In this regard, it’s important for small businesses in the construction sector to prioritise risk mitigation and management. A major component of such measures should include the right type and level of insurance, which provides a safety net should the unexpected occur.

Depending on the insurer, business owners may be able to opt for insurance that covers individual projects – which may be more cost-effective than comprehensive cover. Choosing this kind of cover may be the most ideal option in the current ‘gig economy’, where projects – like those being rolled out by the government – are acquired on an ad hoc basis.

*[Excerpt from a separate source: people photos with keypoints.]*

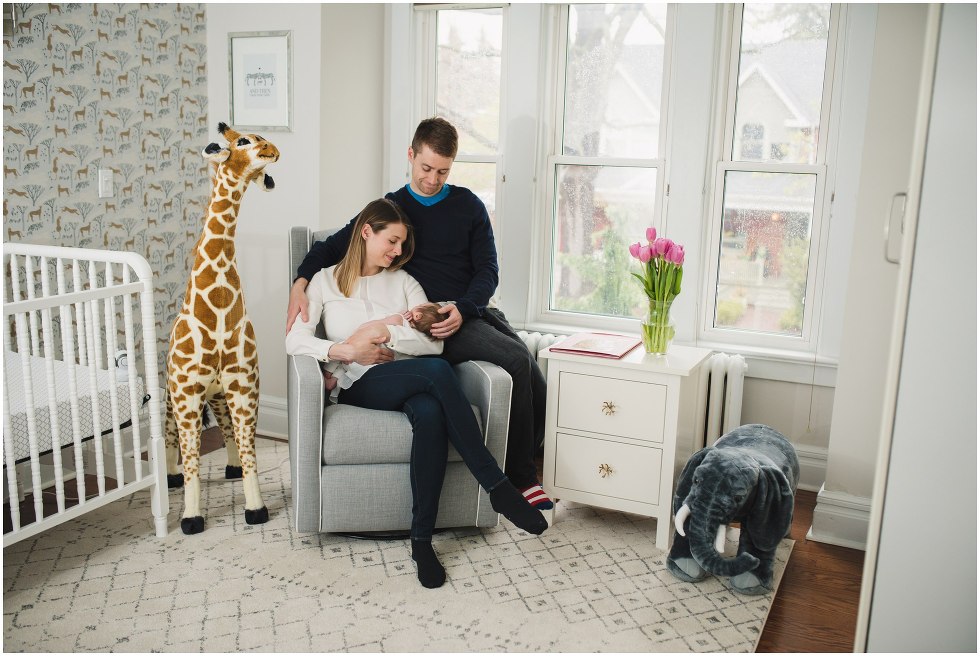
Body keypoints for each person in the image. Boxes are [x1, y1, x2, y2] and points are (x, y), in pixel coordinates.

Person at [287, 117, 552, 511]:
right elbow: (330, 248)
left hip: (469, 309)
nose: (432, 179)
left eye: (443, 171)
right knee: (515, 359)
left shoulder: (468, 206)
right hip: (429, 317)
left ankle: (531, 461)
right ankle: (522, 477)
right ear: (411, 155)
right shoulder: (393, 209)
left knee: (531, 370)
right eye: (426, 168)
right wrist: (299, 282)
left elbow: (488, 271)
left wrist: (464, 308)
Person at [285, 197, 547, 589]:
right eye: (391, 241)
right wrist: (344, 350)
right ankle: (495, 482)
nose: (397, 252)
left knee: (430, 412)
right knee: (436, 374)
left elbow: (434, 343)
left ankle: (421, 540)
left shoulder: (406, 282)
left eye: (402, 245)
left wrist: (385, 331)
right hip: (360, 384)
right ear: (366, 232)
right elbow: (294, 340)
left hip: (408, 374)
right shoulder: (324, 280)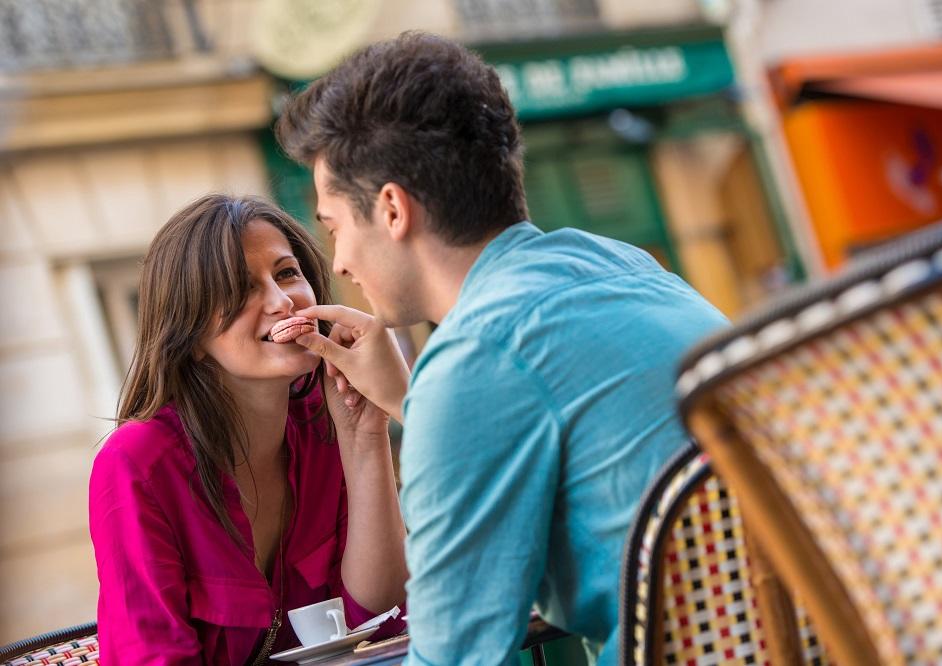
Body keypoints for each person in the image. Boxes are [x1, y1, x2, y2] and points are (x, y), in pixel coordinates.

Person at [277, 32, 729, 665]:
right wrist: (412, 400)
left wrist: (434, 397)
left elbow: (456, 655)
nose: (340, 263)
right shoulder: (624, 266)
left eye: (333, 228)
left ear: (392, 209)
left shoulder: (476, 360)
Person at [88, 194, 407, 665]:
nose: (282, 302)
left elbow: (380, 620)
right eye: (240, 288)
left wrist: (366, 436)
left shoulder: (327, 421)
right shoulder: (137, 463)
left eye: (286, 273)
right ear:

Elaborating more on how this works at SHA, Padayachee says: “Project Specific Professional Indemnity insurance will provide coverage for legal liabilities resulting from errors or omissions in professional duties. There are various types of insurance solutions available, one being Single Project Policies, which would cover the client for that specific project and align to the client’s contractual requirements. This type of cover can be taken by the contractor or the employer, given the nature and size of the project. The policy is tailored to the employer or principal contractor to cover any of the parties providing a professional service on the project including but not limited to: contractors, engineers, surveyors, consultants and other professions involved in construction-related projects.

SHA also offers Single Project PI and Single Project Public Liability cover, where the intention of the policy is to ring-fence the project and cover any parties for any liability as a result of the performance or activities of the project. The policies cover the projects from conceptual design phase for a pre-agreed time period and for a maximum of 60 months for construction, testing and maintenance and defects liability.

In addition to the above, it offers an annual Broad-form Liability policy for construction companies, for any exposure they may attract during the course of the year while performing their day-to-day business. Among other factors that are considered, this is based on the estimated annual turnover for the upcoming year and this ensures there are no projects that may fall through the cracks from an insurance perspective as per the client’s declared and agreed business activities.

“Instead of foregoing insurance and taking on insurmountable amounts of risk, talk to your insurer or broker and enquire about how to keep the cost of insurance within budget by tailoring the product to your specific project. This forward-thinking approach will ultimately play a key role in future-proofing your operations,” Padayachee concludes.